**ASSIGNMENT:**
Every entry must be set down exactly in the answer; no pictures should appear.
----- RECORDED INFORMATION -----
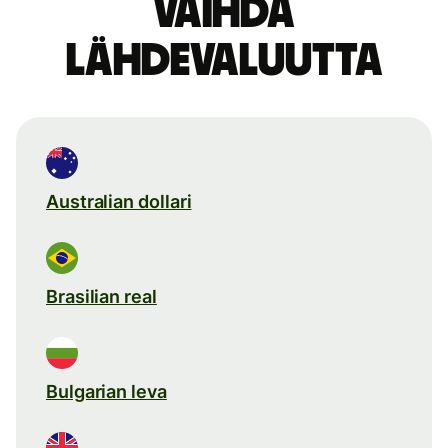
Vaihda
lähdevaluutta
Australian dollari
Brasilian real
Bulgarian leva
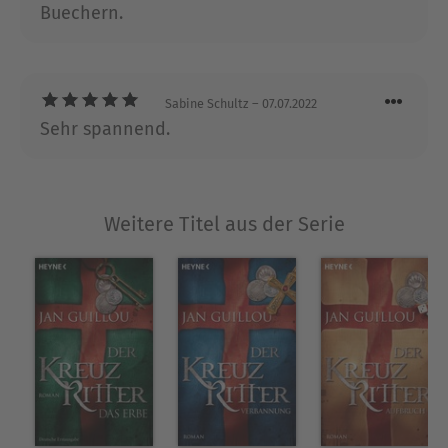
Buechern.
erfolgreichsten aller Zeiten. Heute lebt Jan Guillou
in Stockholm.
Ausblenden
Sabine Schultz
– 07.07.2022
Sehr spannend.
Weitere Titel aus der Serie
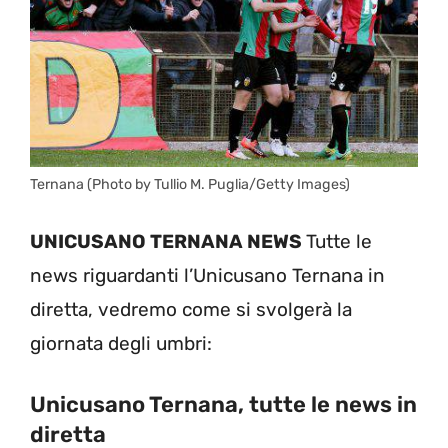
Ternana (Photo by Tullio M. Puglia/Getty Images)
UNICUSANO TERNANA NEWS
Tutte le
news riguardanti l’Unicusano Ternana in
diretta, vedremo come si svolgerà la
giornata degli umbri:
Unicusano Ternana, tutte le news in
diretta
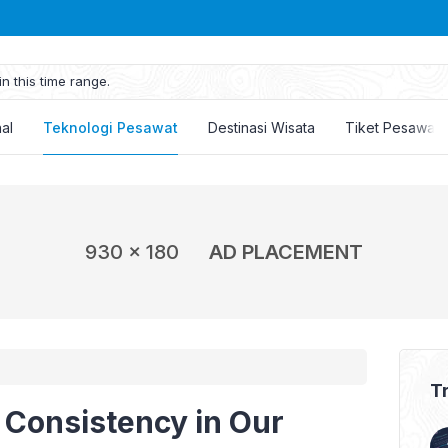
n this time range.
nal
Teknologi Pesawat
Destinasi Wisata
Tiket Pesawat
930 x 180
AD PLACEMENT
T
Consistency in Our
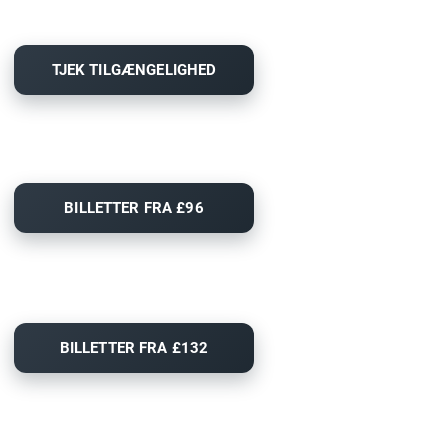
TJEK TILGÆNGELIGHED
BILLETTER FRA £96
BILLETTER FRA £132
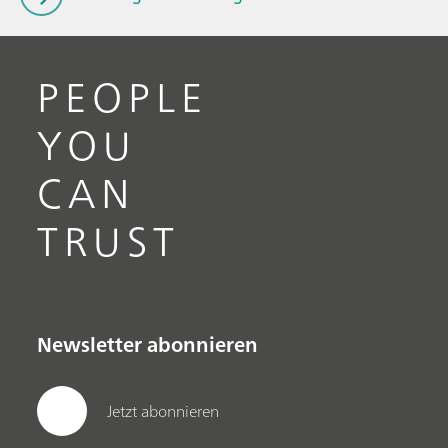
PEOPLE
YOU
CAN
TRUST
Newsletter abonnieren
Jetzt abonnieren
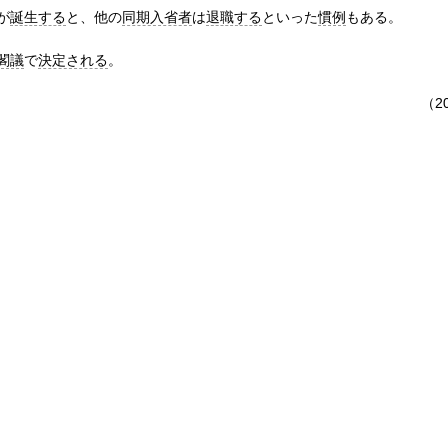
が
誕生する
と、他の
同期入省者
は
退職する
といった
慣例
もある。
閣議
で
決定される
。
（20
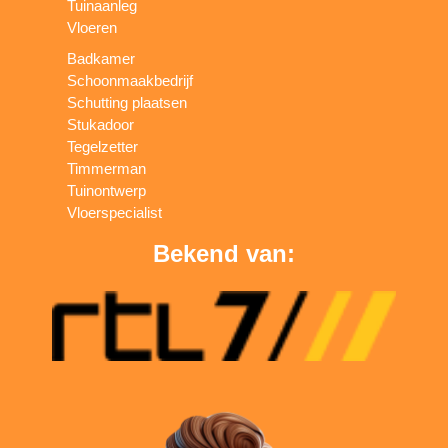
Tuinaanleg
Vloeren
Badkamer
Schoonmaakbedrijf
Schutting plaatsen
Stukadoor
Tegelzetter
Timmerman
Tuinontwerp
Vloerspecialist
Bekend van:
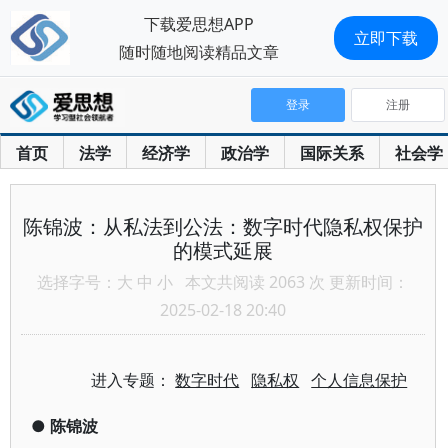
下载爱思想APP
立即下载
随时随地阅读精品文章
登录
注册
首页
法学
经济学
政治学
国际关系
社会学
陈锦波：从私法到公法：数字时代隐私权保护
的模式延展
选择字号：
大
中
小
本文共阅读 2063 次 更新时间：
2025-02-18 20:40
进入专题：
数字时代
隐私权
个人信息保护
●
陈锦波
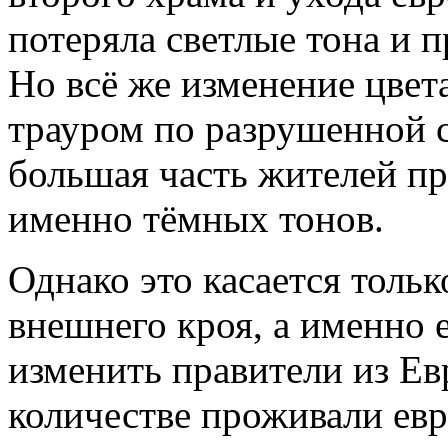
потеряла светлые тона и 
Но всё же изменение цвета
трауром по разрушенной с
большая часть жителей п
именно тёмных тонов.
Однако это касается только
внешнего кроя, а именно 
изменить правители из Ев
количестве проживали евр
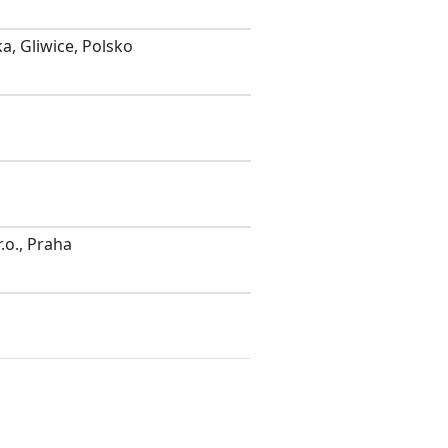
ka, Gliwice, Polsko
r.o., Praha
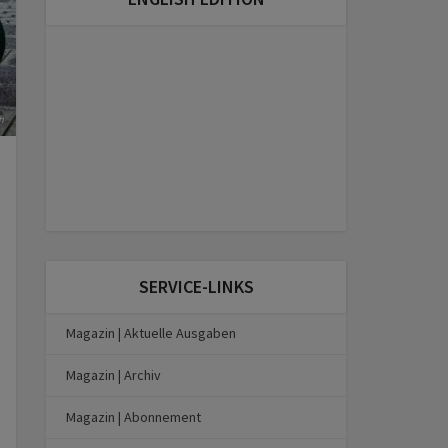
h
SERVICE-LINKS
Magazin | Aktuelle Ausgaben
Magazin | Archiv
Magazin | Abonnement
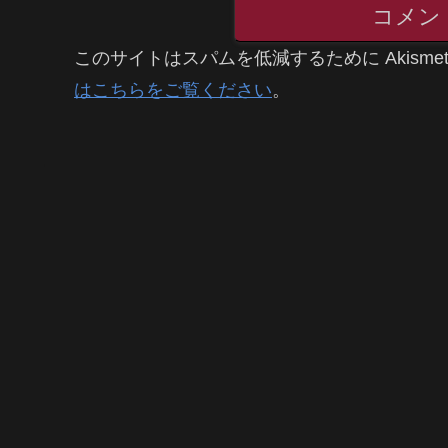
コメン
このサイトはスパムを低減するために Akisme
はこちらをご覧ください
。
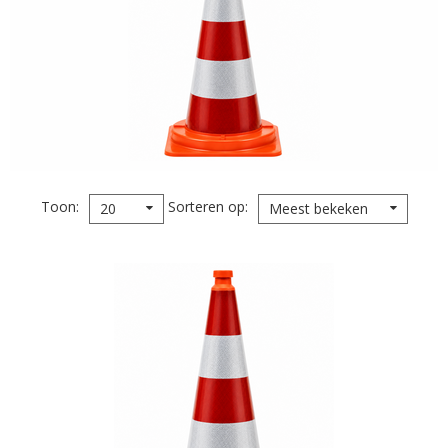
Toon
Sorteren op
20
Meest bekeken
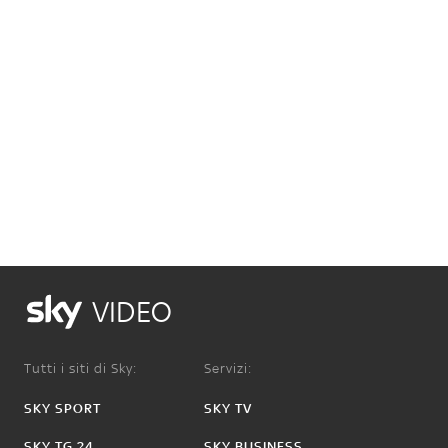
VIDEO
Tutti i siti di Sky:
Servizi:
SKY SPORT
SKY TV
SKY TG 24
SKY BUSINESS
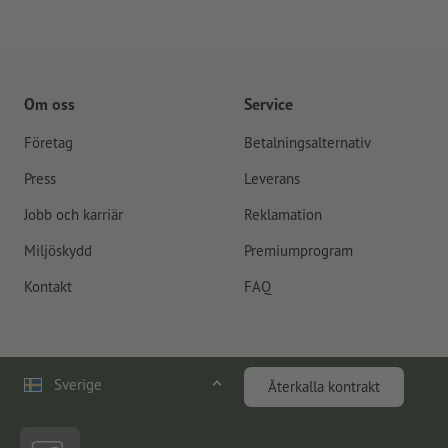
Om oss
Service
Företag
Betalningsalternativ
Press
Leverans
Jobb och karriär
Reklamation
Miljöskydd
Premiumprogram
Kontakt
FAQ
Sverige
Återkalla kontrakt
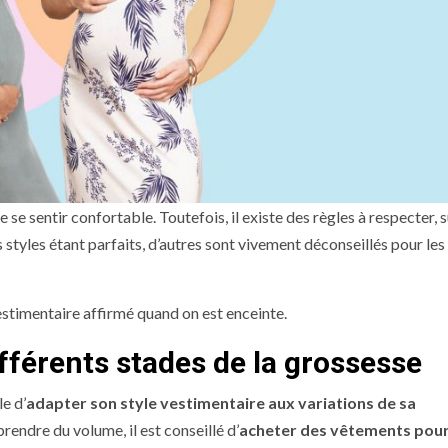
e se sentir confortable. Toutefois, il existe des règles à respecter, 
s styles étant parfaits, d’autres sont vivement déconseillés pour les
 vestimentaire affirmé quand on est enceinte.
ifférents stades de la grossesse
e d’
adapter son style vestimentaire aux variations de sa
rendre du volume, il est conseillé d’
acheter des vêtements pou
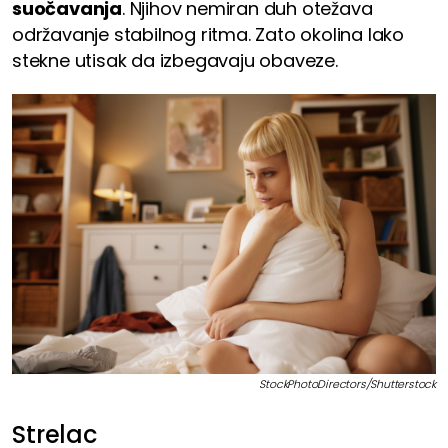
suočavanja
. Njihov nemiran duh otežava
održavanje stabilnog ritma. Zato okolina lako
stekne utisak da izbegavaju obaveze.
StockPhotoDirectors/Shutterstock
Strelac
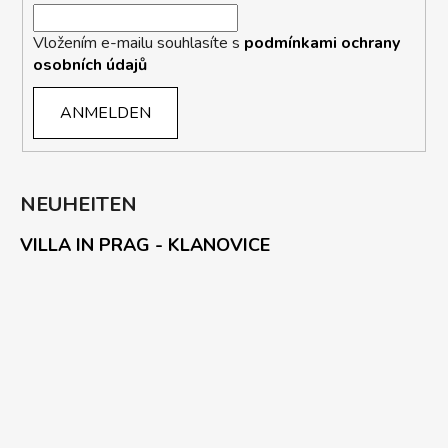
Vložením e-mailu souhlasíte s
podmínkami ochrany
osobních údajů
ANMELDEN
NEUHEITEN
VILLA IN PRAG - KLANOVICE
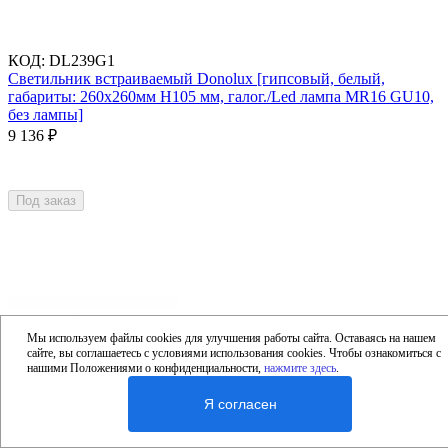
КОД
:
DL239G1
Светильник встраиваемый Donolux [гипсовый, белый,
габариты: 260х260мм H105 мм, галог./Led лампа MR16 GU10,
без лампы]
9 136
₽
Под заказ
Мы используем файлы cookies для улучшения работы сайта. Оставаясь на нашем
сайте, вы соглашаетесь с условиями использования cookies. Чтобы ознакомиться с
нашими Положениями о конфиденциальности,
нажмите здесь
.
Я согласен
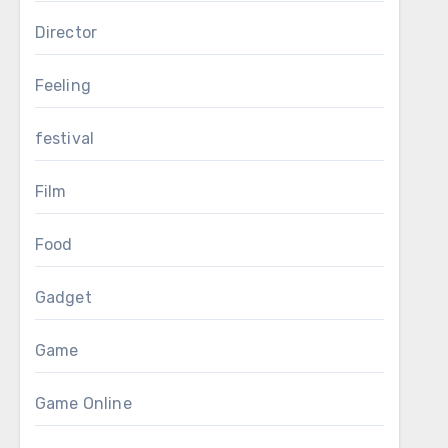
Director
Feeling
festival
Film
Food
Gadget
Game
Game Online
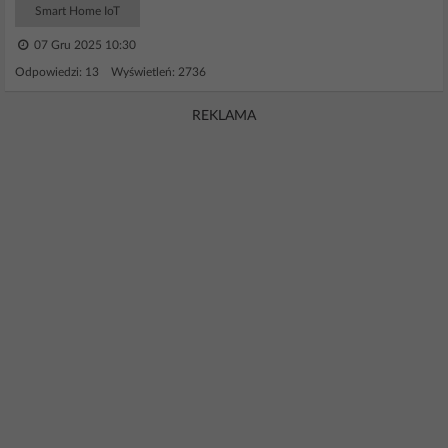
Smart Home IoT
07 Gru 2025 10:30
Odpowiedzi: 13 Wyświetleń: 2736
REKLAMA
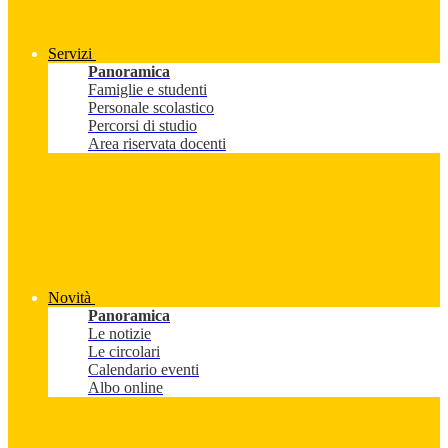
Servizi
Panoramica
Famiglie e studenti
Personale scolastico
Percorsi di studio
Area riservata docenti
Novità
Panoramica
Le notizie
Le circolari
Calendario eventi
Albo online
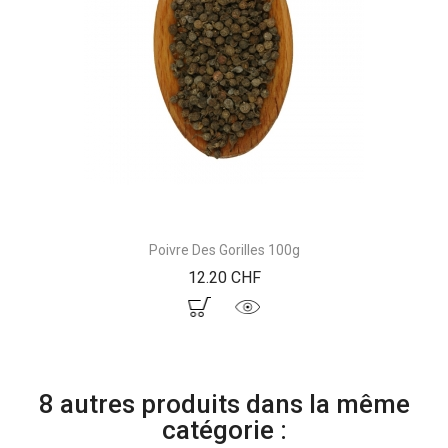
Poivre Des Gorilles 100g
Prix
12.20 CHF
8 autres produits dans la même
catégorie :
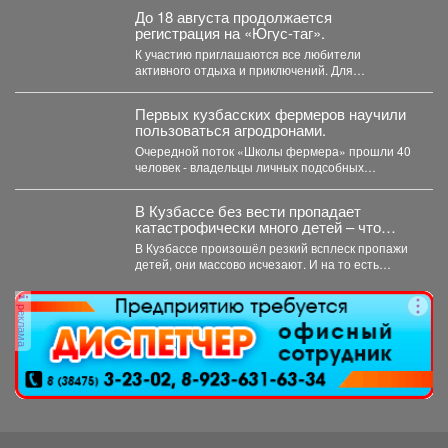
До 18 августа продолжается
регистрация на «Югус-таг».
К участию приглашаются все любители
активного отдыха и приключений. Для
иногородних участников доступно размещение
в...
Первых кузбасских фермеров научили
пользоваться агродронами.
Очередной поток «Школы фермера» прошли 40
человек - владельцы личных подсобных
хозяйств, начинающие фермеры и...
В Кузбассе без вести пропадает
катастрофически много детей – что
происходит
В Кузбассе произошёл резкий всплеск пропажи
детей, они массово исчезают. И на то есть
причина....
реклама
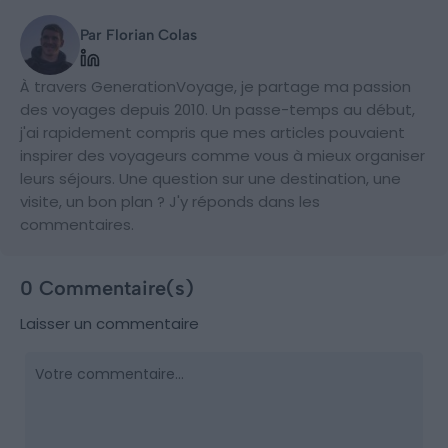
Par Florian Colas
À travers GenerationVoyage, je partage ma passion
des voyages depuis 2010. Un passe-temps au début,
j'ai rapidement compris que mes articles pouvaient
inspirer des voyageurs comme vous à mieux organiser
leurs séjours. Une question sur une destination, une
visite, un bon plan ? J'y réponds dans les
commentaires.
0 Commentaire(s)
Laisser un commentaire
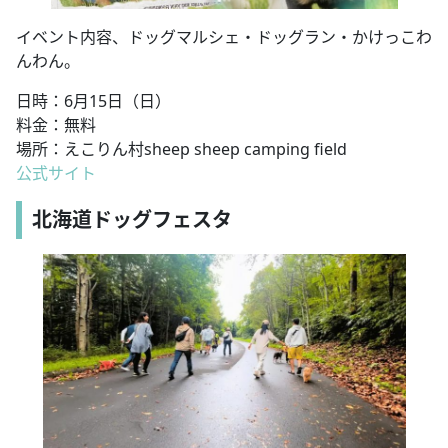
イベント内容、ドッグマルシェ・ドッグラン・かけっこわ
んわん。
日時：6月15日（日）
料金：無料
場所：えこりん村sheep sheep camping field
公式サイト
北海道ドッグフェスタ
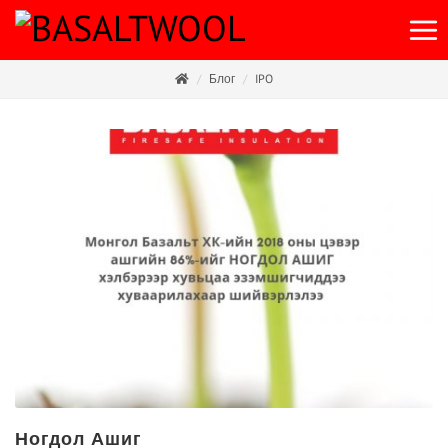
Блог
IPO
Ногдол Ашиг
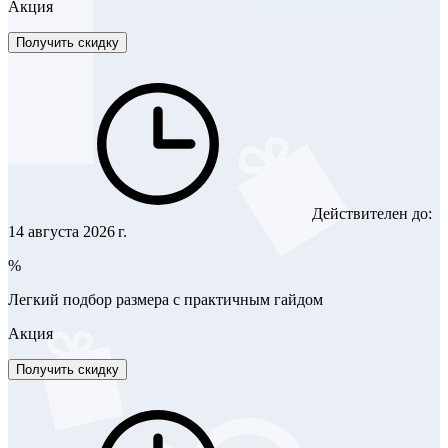
Акция
Получить скидку
Действителен до:
14 августа 2026 г.
%
Легкий подбор размера с практичным гайдом
Акция
Получить скидку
-----
**ANSWER TO THIS PROBLEM:**
Vaihda
lähdevaluutta
Australian dollari
Brasilian real
Bulgarian leva
Buechern.
erfolgreichsten aller Zeiten. Heute lebt Jan Guillou
in Stockholm.
Ausblenden
Sabine Schultz
– 07.07.2022
Sehr spannend.
Weitere Titel aus der Serie
Ternana (Photo by Tullio M. Puglia/Getty Images)
UNICUSANO TERNANA NEWS
Tutte le
news riguardanti l’Unicusano Ternana in
diretta, vedremo come si svolgerà la
giornata degli umbri:
Unicusano Ternana, tutte le news in
diretta
n this time range.
nal
Teknologi Pesawat
Destinasi Wisata
Tiket Pesawat
930 x 180
AD PLACEMENT
T
Consistency in Our
TJEK TILGÆNGELIGHED
BILLETTER FRA £96
BILLETTER FRA £132
PEOPLE
YOU
CAN
TRUST
Newsletter abonnieren
Jetzt abonnieren
が
誕生する
と、他の
同期入省者
は
退職する
といった
慣例
もある。
閣議
で
決定される
。
（20
Tuinaanleg
Vloeren
Badkamer
Schoonmaakbedrijf
Schutting plaatsen
Stukadoor
Tegelzetter
Timmerman
Tuinontwerp
Vloerspecialist
Bekend van:
下载爱思想APP
立即下载
随时随地阅读精品文章
登录
注册
首页
法学
经济学
政治学
国际关系
社会学
陈锦波：从私法到公法：数字时代隐私权保护
的模式延展
选择字号：
大
中
小
本文共阅读 2063 次 更新时间：
2025-02-18 20:40
进入专题：
数字时代
隐私权
个人信息保护
●
陈锦波
потеряла светлые тона и 
Но всё же изменение цвета
трауром по разрушенной с
большая часть жителей п
именно тёмных тонов.
Однако это касается только
внешнего кроя, а именно 
изменить правители из Ев
количестве проживали евр
ka, Gliwice, Polsko
r.o., Praha
h
SERVICE-LINKS
Magazin | Aktuelle Ausgaben
Magazin | Archiv
Magazin | Abonnement
コメン
このサイトはスパムを低減するために Akisme
はこちらをご覧ください
。
Toon
Sorteren op
20
Meest bekeken
VIDEO
Tutti i siti di Sky:
Servizi:
SKY SPORT
SKY TV
SKY TG 24
SKY BUSINESS
Om oss
Service
Företag
Betalningsalternativ
Press
Leverans
Jobb och karriär
Reklamation
Miljöskydd
Premiumprogram
Kontakt
FAQ
Sverige
Återkalla kontrakt
e se sentir confortable. Toutefois, il existe des règles à respecter, 
s styles étant parfaits, d’autres sont vivement déconseillés pour les
 vestimentaire affirmé quand on est enceinte.
ifférents stades de la grossesse
e d’
adapter son style vestimentaire aux variations de sa
rendre du volume, il est conseillé d’
acheter des vêtements pou
suočavanja
. Njihov nemiran duh otežava
održavanje stabilnog ritma. Zato okolina lako
stekne utisak da izbegavaju obaveze.
StockPhotoDirectors/Shutterstock
Strelac
Vložením e-mailu souhlasíte s
podmínkami ochrany
osobních údajů
ANMELDEN
NEUHEITEN
VILLA IN PRAG - KLANOVICE
КОД
:
DL239G1
Светильник встраиваемый Donolux [гипсовый, белый,
габариты: 260х260мм H105 мм, галог./Led лампа MR16 GU10,
без лампы]
9 136
₽
Под заказ
Мы используем файлы cookies для улучшения работы сайта. Оставаясь на нашем
сайте, вы соглашаетесь с условиями использования cookies. Чтобы ознакомиться с
нашими Положениями о конфиденциальности,
нажмите здесь
.
Я согласен
Director
Feeling
festival
Film
Food
Gadget
Game
Game Online
Smart Home IoT
07 Gru 2025 10:30
Odpowiedzi: 13 Wyświetleń: 2736
REKLAMA
Servizi
Panoramica
Famiglie e studenti
Personale scolastico
Percorsi di studio
Area riservata docenti
Novità
Panoramica
Le notizie
Le circolari
Calendario eventi
Albo online
Poivre Des Gorilles 100g
Prix
12.20 CHF
8 autres produits dans la même
catégorie :
До 18 августа продолжается
регистрация на «Югус-таг».
К участию приглашаются все любители
активного отдыха и приключений. Для
иногородних участников доступно размещение
в...
Первых кузбасских фермеров научили
пользоваться агродронами.
Очередной поток «Школы фермера» прошли 40
человек - владельцы личных подсобных
хозяйств, начинающие фермеры и...
В Кузбассе без вести пропадает
катастрофически много детей – что
происходит
В Кузбассе произошёл резкий всплеск пропажи
детей, они массово исчезают. И на то есть
причина....
реклама
Par Florian Colas
À travers GenerationVoyage, je partage ma passion
des voyages depuis 2010. Un passe-temps au début,
j'ai rapidement compris que mes articles pouvaient
inspirer des voyageurs comme vous à mieux organiser
leurs séjours. Une question sur une destination, une
visite, un bon plan ? J'y réponds dans les
commentaires.
0 Commentaire(s)
Laisser un commentaire
イベント内容、ドッグマルシェ・ドッグラン・かけっこわ
んわん。
日時：6月15日（日）
料金：無料
場所：えこりん村sheep sheep camping field
公式サイト
北海道ドッグフェスタ
Блог
IPO
Ногдол Ашиг
Акция
Получить скидку
Действителен до:
14 августа 2026 г.
%
Легкий подбор размера с практичным гайдом
Акция
Получить скидку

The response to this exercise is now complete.